Traefik config (failover.traefik.yml):

http:
  services:
    my-app-failover:
      failover:
        service: my-app@docker
        fallback: maintenance@docker

With this configuration, I can return 503 from /health route of my-frontend app and the failover will work correctly. But when my-frontend container is dead (/container-health is failing) - the service discovery says "The service does not exist" and failover doesn't work - probably because this is treated the same as if I had simply not specified the my-app service in the compose file. But I want the maintenance page to be shown in this case.
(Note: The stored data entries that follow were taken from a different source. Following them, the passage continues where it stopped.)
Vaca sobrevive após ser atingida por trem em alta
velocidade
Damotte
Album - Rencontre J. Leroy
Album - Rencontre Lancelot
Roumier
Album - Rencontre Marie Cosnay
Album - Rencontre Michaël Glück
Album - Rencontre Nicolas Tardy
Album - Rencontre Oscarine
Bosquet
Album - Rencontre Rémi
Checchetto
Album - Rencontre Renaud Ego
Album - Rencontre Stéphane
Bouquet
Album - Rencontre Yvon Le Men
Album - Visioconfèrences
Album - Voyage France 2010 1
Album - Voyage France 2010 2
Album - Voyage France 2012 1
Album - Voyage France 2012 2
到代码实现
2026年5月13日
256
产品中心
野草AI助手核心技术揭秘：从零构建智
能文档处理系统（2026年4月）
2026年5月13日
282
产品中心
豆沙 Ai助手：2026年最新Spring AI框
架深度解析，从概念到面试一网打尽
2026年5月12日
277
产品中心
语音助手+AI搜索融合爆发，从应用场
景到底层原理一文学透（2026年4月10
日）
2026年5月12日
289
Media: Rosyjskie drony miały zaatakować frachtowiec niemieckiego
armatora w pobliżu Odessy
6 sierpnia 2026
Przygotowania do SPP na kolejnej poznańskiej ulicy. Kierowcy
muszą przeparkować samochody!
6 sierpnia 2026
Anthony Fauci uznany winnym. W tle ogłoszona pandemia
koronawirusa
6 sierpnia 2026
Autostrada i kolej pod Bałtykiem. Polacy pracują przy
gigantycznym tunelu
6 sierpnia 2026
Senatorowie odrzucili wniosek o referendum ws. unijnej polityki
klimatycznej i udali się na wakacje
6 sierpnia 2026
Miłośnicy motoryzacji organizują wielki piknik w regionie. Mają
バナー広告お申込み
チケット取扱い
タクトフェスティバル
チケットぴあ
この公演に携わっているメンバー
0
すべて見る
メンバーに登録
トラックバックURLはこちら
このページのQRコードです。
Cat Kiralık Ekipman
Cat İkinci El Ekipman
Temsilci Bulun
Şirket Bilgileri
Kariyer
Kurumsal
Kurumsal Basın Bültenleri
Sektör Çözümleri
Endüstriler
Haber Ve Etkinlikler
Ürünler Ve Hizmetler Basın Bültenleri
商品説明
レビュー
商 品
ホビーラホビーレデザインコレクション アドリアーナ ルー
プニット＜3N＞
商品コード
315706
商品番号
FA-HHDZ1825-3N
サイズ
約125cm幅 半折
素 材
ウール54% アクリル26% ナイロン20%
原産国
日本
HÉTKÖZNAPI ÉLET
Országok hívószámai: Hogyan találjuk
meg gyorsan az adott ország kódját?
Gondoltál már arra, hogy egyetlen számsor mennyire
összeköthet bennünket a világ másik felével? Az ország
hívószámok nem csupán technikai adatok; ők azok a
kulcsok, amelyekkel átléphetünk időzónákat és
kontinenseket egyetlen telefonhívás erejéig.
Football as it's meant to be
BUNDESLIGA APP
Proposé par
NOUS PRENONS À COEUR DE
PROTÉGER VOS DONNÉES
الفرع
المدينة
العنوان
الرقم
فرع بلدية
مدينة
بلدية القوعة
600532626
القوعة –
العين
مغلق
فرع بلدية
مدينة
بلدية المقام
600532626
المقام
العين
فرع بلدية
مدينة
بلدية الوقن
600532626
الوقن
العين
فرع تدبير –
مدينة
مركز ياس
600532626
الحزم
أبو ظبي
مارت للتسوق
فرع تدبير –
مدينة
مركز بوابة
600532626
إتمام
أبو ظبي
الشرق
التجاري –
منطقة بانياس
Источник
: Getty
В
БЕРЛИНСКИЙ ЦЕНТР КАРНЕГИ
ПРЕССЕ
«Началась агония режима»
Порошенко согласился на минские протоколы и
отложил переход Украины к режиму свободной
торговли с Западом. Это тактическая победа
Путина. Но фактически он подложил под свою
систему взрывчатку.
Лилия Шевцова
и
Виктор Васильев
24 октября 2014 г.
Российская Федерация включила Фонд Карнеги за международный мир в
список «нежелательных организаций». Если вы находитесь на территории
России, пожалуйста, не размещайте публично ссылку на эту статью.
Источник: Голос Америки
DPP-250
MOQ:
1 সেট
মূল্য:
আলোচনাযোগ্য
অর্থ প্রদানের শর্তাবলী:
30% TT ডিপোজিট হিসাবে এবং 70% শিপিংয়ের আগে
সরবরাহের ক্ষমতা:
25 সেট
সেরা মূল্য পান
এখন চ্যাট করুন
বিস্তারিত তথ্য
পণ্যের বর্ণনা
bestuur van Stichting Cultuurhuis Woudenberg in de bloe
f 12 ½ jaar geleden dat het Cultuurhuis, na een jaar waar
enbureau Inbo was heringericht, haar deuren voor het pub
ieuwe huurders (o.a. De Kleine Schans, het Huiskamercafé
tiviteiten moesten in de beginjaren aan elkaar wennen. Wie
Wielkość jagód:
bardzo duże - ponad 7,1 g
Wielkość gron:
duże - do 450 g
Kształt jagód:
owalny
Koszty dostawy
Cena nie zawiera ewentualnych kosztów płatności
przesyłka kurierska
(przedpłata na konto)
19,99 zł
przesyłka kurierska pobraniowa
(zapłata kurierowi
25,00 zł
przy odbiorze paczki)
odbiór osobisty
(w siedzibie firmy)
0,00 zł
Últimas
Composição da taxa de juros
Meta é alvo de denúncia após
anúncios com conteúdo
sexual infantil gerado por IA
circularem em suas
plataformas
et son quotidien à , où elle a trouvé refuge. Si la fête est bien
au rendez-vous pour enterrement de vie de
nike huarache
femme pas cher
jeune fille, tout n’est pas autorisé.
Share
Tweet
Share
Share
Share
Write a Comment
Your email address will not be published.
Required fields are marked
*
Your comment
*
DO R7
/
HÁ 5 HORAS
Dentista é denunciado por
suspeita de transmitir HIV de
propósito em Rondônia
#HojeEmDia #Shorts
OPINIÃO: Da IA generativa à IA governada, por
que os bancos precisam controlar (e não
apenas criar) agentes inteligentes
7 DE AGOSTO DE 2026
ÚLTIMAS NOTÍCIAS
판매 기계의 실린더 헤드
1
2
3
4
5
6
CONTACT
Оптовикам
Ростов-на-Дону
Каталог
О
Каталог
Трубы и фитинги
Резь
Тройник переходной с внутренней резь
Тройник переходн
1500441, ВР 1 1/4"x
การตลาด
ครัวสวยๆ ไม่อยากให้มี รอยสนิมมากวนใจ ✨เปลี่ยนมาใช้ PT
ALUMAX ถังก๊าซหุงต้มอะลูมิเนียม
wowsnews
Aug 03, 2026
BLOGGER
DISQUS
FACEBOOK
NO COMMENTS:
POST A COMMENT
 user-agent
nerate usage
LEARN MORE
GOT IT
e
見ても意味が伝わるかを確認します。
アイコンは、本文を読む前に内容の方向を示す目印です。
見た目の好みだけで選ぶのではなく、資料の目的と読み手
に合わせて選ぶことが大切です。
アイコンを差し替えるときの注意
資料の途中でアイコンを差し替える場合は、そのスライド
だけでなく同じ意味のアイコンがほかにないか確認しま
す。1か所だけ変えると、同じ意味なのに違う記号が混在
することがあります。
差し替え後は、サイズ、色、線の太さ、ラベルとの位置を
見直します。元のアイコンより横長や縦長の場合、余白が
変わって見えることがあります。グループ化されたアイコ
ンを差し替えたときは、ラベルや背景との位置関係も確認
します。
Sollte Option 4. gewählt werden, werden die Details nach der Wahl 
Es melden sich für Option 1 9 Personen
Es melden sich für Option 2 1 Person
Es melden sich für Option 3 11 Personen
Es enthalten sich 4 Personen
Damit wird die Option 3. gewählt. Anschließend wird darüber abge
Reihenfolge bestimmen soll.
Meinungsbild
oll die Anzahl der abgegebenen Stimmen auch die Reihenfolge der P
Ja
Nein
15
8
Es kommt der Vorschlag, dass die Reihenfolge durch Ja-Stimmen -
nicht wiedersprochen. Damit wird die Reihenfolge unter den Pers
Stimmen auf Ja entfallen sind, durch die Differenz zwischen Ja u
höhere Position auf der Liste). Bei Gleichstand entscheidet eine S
And I don't want to switch to k8s xD

Why is there no ability to use failover when the service isn't detected?

Have you tried adding failover healthcheck (doc)?

PS: you set traefik.docker.network=public, but it seems both target services are not attached to it.

The missing network is just the typo

The real config is working except for case when container is dead :slight_smile:

I'll check failover healthcheck asap, but I don't think it will help, as I understand it still won't be working because of missing docker service

The docs says: If HealthCheck is enabled for a given service, but any of its descendants does not have it enabled, the creation of the service will fail.

Managed to solve this problem by using allowEmptyServices setting. This way the service remains registered even though its healthcheck is failing

1 Like

Nope :confused: This is not the fix, just was lucky and it looked like the problem had gone away... I had to move my traefik configuration for the service from docker compose file to dynamic config, so it won't disappear when the docker service is not available. It's a little complicated and ugly, but at least works. Now I wonder, can this problem be solved on the Traefik level (improving docker provider), or is it impossible to read labels from the dead service by design. I'll be grateful if someone give the answer to this question, but I doubt that anyone other than traefik developers can answer it.

Dear @ldez, who would be the best person to ask about this?